╭──

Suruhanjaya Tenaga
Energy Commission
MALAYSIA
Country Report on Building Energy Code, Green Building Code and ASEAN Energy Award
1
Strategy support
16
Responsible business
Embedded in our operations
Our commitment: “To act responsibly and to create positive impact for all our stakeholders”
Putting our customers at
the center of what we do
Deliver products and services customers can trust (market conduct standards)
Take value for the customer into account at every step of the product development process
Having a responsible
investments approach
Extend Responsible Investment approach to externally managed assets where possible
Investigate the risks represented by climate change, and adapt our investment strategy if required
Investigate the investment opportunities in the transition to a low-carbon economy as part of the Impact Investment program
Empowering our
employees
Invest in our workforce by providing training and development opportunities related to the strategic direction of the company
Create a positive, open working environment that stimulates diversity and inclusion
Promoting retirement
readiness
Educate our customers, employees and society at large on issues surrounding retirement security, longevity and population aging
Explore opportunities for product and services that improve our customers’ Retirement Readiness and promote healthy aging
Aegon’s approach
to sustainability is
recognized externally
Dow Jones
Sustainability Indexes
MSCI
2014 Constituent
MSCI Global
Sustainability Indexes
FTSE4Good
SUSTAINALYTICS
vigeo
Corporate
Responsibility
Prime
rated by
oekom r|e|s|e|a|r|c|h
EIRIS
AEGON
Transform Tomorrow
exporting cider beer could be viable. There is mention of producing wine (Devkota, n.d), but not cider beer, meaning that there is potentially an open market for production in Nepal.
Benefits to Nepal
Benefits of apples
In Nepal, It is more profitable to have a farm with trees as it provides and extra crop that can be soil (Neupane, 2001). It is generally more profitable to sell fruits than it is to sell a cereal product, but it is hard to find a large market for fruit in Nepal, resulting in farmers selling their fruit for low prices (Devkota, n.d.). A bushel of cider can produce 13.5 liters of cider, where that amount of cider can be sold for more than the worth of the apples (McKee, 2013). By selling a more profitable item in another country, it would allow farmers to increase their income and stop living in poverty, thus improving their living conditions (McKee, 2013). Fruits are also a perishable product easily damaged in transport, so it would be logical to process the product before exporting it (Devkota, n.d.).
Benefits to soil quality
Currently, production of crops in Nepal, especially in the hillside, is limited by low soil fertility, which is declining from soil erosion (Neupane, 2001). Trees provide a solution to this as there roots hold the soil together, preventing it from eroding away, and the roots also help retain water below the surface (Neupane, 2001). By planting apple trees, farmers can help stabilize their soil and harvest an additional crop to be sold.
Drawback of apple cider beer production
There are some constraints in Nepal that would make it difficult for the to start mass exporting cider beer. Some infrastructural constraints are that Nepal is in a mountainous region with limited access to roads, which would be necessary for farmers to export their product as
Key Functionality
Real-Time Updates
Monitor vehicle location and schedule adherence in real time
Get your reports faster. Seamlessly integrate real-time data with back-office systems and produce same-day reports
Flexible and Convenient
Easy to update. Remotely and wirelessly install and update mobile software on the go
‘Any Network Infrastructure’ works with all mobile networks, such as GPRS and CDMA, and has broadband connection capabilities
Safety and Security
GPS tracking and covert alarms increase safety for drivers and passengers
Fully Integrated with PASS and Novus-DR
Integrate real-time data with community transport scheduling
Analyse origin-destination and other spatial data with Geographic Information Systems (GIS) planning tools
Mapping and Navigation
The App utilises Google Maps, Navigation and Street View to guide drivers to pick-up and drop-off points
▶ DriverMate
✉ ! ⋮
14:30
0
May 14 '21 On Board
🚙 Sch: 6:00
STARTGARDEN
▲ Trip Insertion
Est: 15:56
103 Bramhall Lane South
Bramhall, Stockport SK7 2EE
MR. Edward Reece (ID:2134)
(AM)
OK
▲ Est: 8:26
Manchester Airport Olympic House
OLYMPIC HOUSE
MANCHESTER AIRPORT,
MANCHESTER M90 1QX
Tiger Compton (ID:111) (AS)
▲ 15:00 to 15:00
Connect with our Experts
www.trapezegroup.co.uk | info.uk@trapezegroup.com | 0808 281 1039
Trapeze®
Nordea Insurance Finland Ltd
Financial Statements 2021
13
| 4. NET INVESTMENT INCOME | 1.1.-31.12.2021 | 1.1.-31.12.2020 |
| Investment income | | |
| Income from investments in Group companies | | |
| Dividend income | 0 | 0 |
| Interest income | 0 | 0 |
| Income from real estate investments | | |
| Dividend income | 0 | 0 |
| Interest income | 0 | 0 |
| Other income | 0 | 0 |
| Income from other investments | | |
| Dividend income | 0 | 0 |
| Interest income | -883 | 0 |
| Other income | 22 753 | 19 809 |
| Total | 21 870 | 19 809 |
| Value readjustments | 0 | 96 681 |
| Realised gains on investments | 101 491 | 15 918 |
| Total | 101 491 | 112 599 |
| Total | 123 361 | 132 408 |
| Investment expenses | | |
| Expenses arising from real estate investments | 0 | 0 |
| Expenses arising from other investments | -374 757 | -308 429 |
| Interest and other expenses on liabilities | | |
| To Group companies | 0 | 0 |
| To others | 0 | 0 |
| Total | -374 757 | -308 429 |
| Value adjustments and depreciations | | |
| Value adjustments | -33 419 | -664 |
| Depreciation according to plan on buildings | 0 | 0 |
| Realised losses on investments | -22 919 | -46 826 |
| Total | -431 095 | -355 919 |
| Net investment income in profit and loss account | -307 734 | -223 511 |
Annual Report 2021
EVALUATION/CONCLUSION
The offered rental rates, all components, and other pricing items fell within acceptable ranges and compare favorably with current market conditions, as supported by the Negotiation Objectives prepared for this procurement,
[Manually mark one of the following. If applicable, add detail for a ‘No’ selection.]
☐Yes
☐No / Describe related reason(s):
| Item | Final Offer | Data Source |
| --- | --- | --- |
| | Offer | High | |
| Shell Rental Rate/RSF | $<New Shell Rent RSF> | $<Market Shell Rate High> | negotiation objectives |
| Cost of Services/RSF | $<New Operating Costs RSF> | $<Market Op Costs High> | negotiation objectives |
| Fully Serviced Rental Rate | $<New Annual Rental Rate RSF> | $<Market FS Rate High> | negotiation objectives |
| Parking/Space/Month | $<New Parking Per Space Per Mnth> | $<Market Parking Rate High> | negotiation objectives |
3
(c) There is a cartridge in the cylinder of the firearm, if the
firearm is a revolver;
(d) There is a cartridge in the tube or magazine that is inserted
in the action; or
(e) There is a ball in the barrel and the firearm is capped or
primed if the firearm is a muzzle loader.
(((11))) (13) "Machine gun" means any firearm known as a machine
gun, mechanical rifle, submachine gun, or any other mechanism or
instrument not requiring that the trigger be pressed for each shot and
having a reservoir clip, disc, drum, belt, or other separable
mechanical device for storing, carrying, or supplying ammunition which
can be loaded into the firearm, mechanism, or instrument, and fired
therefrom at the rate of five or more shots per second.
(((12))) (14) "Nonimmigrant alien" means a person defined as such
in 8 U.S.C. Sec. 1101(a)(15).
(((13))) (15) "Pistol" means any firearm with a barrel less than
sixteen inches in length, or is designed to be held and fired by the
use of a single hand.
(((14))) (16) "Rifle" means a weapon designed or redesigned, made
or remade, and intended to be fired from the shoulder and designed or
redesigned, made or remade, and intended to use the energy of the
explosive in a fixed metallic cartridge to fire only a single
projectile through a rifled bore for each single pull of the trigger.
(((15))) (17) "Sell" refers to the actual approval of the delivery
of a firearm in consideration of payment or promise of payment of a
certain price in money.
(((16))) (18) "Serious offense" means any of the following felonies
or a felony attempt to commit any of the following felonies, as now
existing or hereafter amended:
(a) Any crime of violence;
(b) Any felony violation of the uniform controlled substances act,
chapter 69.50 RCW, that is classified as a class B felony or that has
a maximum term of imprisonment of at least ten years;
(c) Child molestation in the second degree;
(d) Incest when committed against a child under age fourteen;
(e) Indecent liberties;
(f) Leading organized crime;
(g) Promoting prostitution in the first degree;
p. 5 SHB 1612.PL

╰──

• [Problem to work on]:
Restate the material word for word.

• [Response area]:
Suruhanjaya Tenaga
Energy Commission
MALAYSIA
Country Report on Building Energy Code, Green Building Code and ASEAN Energy Award
1
Strategy support
16
Responsible business
Embedded in our operations
Our commitment: “To act responsibly and to create positive impact for all our stakeholders”
Putting our customers at
the center of what we do
Deliver products and services customers can trust (market conduct standards)
Take value for the customer into account at every step of the product development process
Having a responsible
investments approach
Extend Responsible Investment approach to externally managed assets where possible
Investigate the risks represented by climate change, and adapt our investment strategy if required
Investigate the investment opportunities in the transition to a low-carbon economy as part of the Impact Investment program
Empowering our
employees
Invest in our workforce by providing training and development opportunities related to the strategic direction of the company
Create a positive, open working environment that stimulates diversity and inclusion
Promoting retirement
readiness
Educate our customers, employees and society at large on issues surrounding retirement security, longevity and population aging
Explore opportunities for product and services that improve our customers’ Retirement Readiness and promote healthy aging
Aegon’s approach
to sustainability is
recognized externally
Dow Jones
Sustainability Indexes
MSCI
2014 Constituent
MSCI Global
Sustainability Indexes
FTSE4Good
SUSTAINALYTICS
vigeo
Corporate
Responsibility
Prime
rated by
oekom r|e|s|e|a|r|c|h
EIRIS
AEGON
Transform Tomorrow
exporting cider beer could be viable. There is mention of producing wine (Devkota, n.d), but not cider beer, meaning that there is potentially an open market for production in Nepal.
Benefits to Nepal
Benefits of apples
In Nepal, It is more profitable to have a farm with trees as it provides and extra crop that can be soil (Neupane, 2001). It is generally more profitable to sell fruits than it is to sell a cereal product, but it is hard to find a large market for fruit in Nepal, resulting in farmers selling their fruit for low prices (Devkota, n.d.). A bushel of cider can produce 13.5 liters of cider, where that amount of cider can be sold for more than the worth of the apples (McKee, 2013). By selling a more profitable item in another country, it would allow farmers to increase their income and stop living in poverty, thus improving their living conditions (McKee, 2013). Fruits are also a perishable product easily damaged in transport, so it would be logical to process the product before exporting it (Devkota, n.d.).
Benefits to soil quality
Currently, production of crops in Nepal, especially in the hillside, is limited by low soil fertility, which is declining from soil erosion (Neupane, 2001). Trees provide a solution to this as there roots hold the soil together, preventing it from eroding away, and the roots also help retain water below the surface (Neupane, 2001). By planting apple trees, farmers can help stabilize their soil and harvest an additional crop to be sold.
Drawback of apple cider beer production
There are some constraints in Nepal that would make it difficult for the to start mass exporting cider beer. Some infrastructural constraints are that Nepal is in a mountainous region with limited access to roads, which would be necessary for farmers to export their product as
Key Functionality
Real-Time Updates
Monitor vehicle location and schedule adherence in real time
Get your reports faster. Seamlessly integrate real-time data with back-office systems and produce same-day reports
Flexible and Convenient
Easy to update. Remotely and wirelessly install and update mobile software on the go
‘Any Network Infrastructure’ works with all mobile networks, such as GPRS and CDMA, and has broadband connection capabilities
Safety and Security
GPS tracking and covert alarms increase safety for drivers and passengers
Fully Integrated with PASS and Novus-DR
Integrate real-time data with community transport scheduling
Analyse origin-destination and other spatial data with Geographic Information Systems (GIS) planning tools
Mapping and Navigation
The App utilises Google Maps, Navigation and Street View to guide drivers to pick-up and drop-off points
▶ DriverMate
✉ ! ⋮
14:30
0
May 14 '21 On Board
🚙 Sch: 6:00
STARTGARDEN
▲ Trip Insertion
Est: 15:56
103 Bramhall Lane South
Bramhall, Stockport SK7 2EE
MR. Edward Reece (ID:2134)
(AM)
OK
▲ Est: 8:26
Manchester Airport Olympic House
OLYMPIC HOUSE
MANCHESTER AIRPORT,
MANCHESTER M90 1QX
Tiger Compton (ID:111) (AS)
▲ 15:00 to 15:00
Connect with our Experts
www.trapezegroup.co.uk | info.uk@trapezegroup.com | 0808 281 1039
Trapeze®
Nordea Insurance Finland Ltd
Financial Statements 2021
13
| 4. NET INVESTMENT INCOME | 1.1.-31.12.2021 | 1.1.-31.12.2020 |
| Investment income | | |
| Income from investments in Group companies | | |
| Dividend income | 0 | 0 |
| Interest income | 0 | 0 |
| Income from real estate investments | | |
| Dividend income | 0 | 0 |
| Interest income | 0 | 0 |
| Other income | 0 | 0 |
| Income from other investments | | |
| Dividend income | 0 | 0 |
| Interest income | -883 | 0 |
| Other income | 22 753 | 19 809 |
| Total | 21 870 | 19 809 |
| Value readjustments | 0 | 96 681 |
| Realised gains on investments | 101 491 | 15 918 |
| Total | 101 491 | 112 599 |
| Total | 123 361 | 132 408 |
| Investment expenses | | |
| Expenses arising from real estate investments | 0 | 0 |
| Expenses arising from other investments | -374 757 | -308 429 |
| Interest and other expenses on liabilities | | |
| To Group companies | 0 | 0 |
| To others | 0 | 0 |
| Total | -374 757 | -308 429 |
| Value adjustments and depreciations | | |
| Value adjustments | -33 419 | -664 |
| Depreciation according to plan on buildings | 0 | 0 |
| Realised losses on investments | -22 919 | -46 826 |
| Total | -431 095 | -355 919 |
| Net investment income in profit and loss account | -307 734 | -223 511 |
Annual Report 2021
EVALUATION/CONCLUSION
The offered rental rates, all components, and other pricing items fell within acceptable ranges and compare favorably with current market conditions, as supported by the Negotiation Objectives prepared for this procurement,
[Manually mark one of the following. If applicable, add detail for a ‘No’ selection.]
☐Yes
☐No / Describe related reason(s):
| Item | Final Offer | Data Source |
| --- | --- | --- |
| | Offer | High | |
| Shell Rental Rate/RSF | $<New Shell Rent RSF> | $<Market Shell Rate High> | negotiation objectives |
| Cost of Services/RSF | $<New Operating Costs RSF> | $<Market Op Costs High> | negotiation objectives |
| Fully Serviced Rental Rate | $<New Annual Rental Rate RSF> | $<Market FS Rate High> | negotiation objectives |
| Parking/Space/Month | $<New Parking Per Space Per Mnth> | $<Market Parking Rate High> | negotiation objectives |
3
(c) There is a cartridge in the cylinder of the firearm, if the
firearm is a revolver;
(d) There is a cartridge in the tube or magazine that is inserted
in the action; or
(e) There is a ball in the barrel and the firearm is capped or
primed if the firearm is a muzzle loader.
(((11))) (13) "Machine gun" means any firearm known as a machine
gun, mechanical rifle, submachine gun, or any other mechanism or
instrument not requiring that the trigger be pressed for each shot and
having a reservoir clip, disc, drum, belt, or other separable
mechanical device for storing, carrying, or supplying ammunition which
can be loaded into the firearm, mechanism, or instrument, and fired
therefrom at the rate of five or more shots per second.
(((12))) (14) "Nonimmigrant alien" means a person defined as such
in 8 U.S.C. Sec. 1101(a)(15).
(((13))) (15) "Pistol" means any firearm with a barrel less than
sixteen inches in length, or is designed to be held and fired by the
use of a single hand.
(((14))) (16) "Rifle" means a weapon designed or redesigned, made
or remade, and intended to be fired from the shoulder and designed or
redesigned, made or remade, and intended to use the energy of the
explosive in a fixed metallic cartridge to fire only a single
projectile through a rifled bore for each single pull of the trigger.
(((15))) (17) "Sell" refers to the actual approval of the delivery
of a firearm in consideration of payment or promise of payment of a
certain price in money.
(((16))) (18) "Serious offense" means any of the following felonies
or a felony attempt to commit any of the following felonies, as now
existing or hereafter amended:
(a) Any crime of violence;
(b) Any felony violation of the uniform controlled substances act,
chapter 69.50 RCW, that is classified as a class B felony or that has
a maximum term of imprisonment of at least ten years;
(c) Child molestation in the second degree;
(d) Incest when committed against a child under age fourteen;
(e) Indecent liberties;
(f) Leading organized crime;
(g) Promoting prostitution in the first degree;
p. 5 SHB 1612.PL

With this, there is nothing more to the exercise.